Z – Você pensou em voltar a dirigir filmes?
EC – Só pensei. Mas aí que tá: você dirigir um filme para ser comandado pelos distribuidores, para ver seu trabalho deformado e depois não conseguir distribuição, é muito complicado. Para fazer um filme, não dá pra fazer nas horas vagas. Quem sabe quando me aposentar e tiver horas vagas, volte a pensa nisso. Mas tenho escrito muitos roteiros, é meu lazer. Essas câmeras digitais têm mudado tudo. Tenho feito uns curtas-metragens só para matar a saudade, de um ex-aluno meu, o Renato Siqueira. Fiz um com ele sobre um seqüestro (Laços Violados), e agora um sobre exorcismo (Diário de um Exorcista). Fizemos uma cena só com uma vela acesa e uma baita fotografia. Só colocou um bafinho de azul em cima e a vela. Incrível.

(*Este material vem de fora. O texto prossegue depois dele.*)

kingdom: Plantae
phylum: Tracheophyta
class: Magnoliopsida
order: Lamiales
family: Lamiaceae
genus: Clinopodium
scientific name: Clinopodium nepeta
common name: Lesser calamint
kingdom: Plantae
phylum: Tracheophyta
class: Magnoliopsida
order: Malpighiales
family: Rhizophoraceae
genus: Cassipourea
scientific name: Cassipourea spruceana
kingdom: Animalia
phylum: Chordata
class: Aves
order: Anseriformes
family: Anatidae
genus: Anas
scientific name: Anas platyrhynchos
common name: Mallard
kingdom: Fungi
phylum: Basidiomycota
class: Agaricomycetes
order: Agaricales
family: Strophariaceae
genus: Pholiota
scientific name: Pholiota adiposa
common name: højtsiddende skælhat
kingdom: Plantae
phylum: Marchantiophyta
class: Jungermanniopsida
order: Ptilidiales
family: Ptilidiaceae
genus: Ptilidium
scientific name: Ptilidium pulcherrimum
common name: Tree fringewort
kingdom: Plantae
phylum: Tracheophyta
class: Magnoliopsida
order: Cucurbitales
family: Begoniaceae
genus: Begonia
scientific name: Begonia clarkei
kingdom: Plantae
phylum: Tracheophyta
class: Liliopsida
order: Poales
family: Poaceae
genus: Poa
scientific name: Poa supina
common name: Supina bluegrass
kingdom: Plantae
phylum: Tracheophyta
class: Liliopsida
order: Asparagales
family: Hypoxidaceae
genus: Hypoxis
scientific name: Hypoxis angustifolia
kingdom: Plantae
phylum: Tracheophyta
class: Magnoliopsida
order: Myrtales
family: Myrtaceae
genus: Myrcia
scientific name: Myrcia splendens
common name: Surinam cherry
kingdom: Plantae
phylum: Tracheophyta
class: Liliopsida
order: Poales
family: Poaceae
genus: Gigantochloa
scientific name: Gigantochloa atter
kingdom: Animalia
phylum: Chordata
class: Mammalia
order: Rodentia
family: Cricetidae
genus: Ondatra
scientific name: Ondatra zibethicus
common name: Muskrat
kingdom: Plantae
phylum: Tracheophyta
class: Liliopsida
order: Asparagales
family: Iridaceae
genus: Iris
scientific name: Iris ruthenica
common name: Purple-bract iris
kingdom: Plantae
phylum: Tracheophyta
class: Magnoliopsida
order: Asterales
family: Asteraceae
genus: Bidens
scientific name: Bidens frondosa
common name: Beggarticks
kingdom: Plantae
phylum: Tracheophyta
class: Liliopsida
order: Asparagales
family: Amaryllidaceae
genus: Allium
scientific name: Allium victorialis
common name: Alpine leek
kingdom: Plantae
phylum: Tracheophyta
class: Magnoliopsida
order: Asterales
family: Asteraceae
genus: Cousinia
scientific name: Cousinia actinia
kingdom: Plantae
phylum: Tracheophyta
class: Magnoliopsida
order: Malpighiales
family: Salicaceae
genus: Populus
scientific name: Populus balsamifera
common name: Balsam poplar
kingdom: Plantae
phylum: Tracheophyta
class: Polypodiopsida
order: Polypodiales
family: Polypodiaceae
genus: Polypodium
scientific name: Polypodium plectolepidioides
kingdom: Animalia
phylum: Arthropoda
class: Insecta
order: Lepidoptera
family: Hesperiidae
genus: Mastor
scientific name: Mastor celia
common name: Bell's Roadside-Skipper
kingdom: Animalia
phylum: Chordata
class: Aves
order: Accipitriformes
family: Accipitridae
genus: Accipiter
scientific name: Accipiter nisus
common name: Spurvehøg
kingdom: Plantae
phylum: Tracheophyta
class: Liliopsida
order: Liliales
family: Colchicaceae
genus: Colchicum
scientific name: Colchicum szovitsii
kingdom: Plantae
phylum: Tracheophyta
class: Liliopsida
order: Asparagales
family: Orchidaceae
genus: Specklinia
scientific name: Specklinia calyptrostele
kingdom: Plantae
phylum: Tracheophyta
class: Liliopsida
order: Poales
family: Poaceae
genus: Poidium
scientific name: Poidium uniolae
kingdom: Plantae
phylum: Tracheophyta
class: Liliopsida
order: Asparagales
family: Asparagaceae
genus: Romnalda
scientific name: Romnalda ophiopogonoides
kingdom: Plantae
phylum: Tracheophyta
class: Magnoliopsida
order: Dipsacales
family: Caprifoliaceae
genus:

Z – Depois você fez Os Rapazes da Difícil Vida Fácil, do Miziara.
EC – É esse que não ia ter cena de sexo nenhuma e depois ele veio pedir pelo amor de Deus para eu fazer uma ceninhas no hotel, porque era o único personagem que poderia fazer isso. Caso contrário, o filme ficaria na prateleira e nunca seria exibido. Exigir que o filme precise colocar sacanagem ou nunca será exibido é demais, não? O filme não tem uma cena de sexo. Não tem nada. Só o bordel. Guilherme Correia fazia o prostituto velho que dava conselhos: a gemada. (Risos) “Caracu e Ovo” (Risos).
Z – Como era o Miziara dirigindo?
EC – Normal. Sabe o que quer, não fica em dúvida. Para dirigir, você tem que pelo menos saber posicionar a câmera. Trabalhei com gente assim.
Z – O Ênio Gonçalves conta que quando foi fazer um filme com o Miziara, sua primeira cena era um transa. Ele nem conhecia a atriz e já teve que fazer a cena. Disse que era algo esquisitíssimo. Foi assim também com você?
EC – Com todos os diretores. Comigo também. “Essa aqui vai fazer a mulher que você come agora. Tirem a roupa e vão fazer a cena”. Eu faço: “Muito prazer”. Olha, que horror, era um coisa. (Risos) É dureza.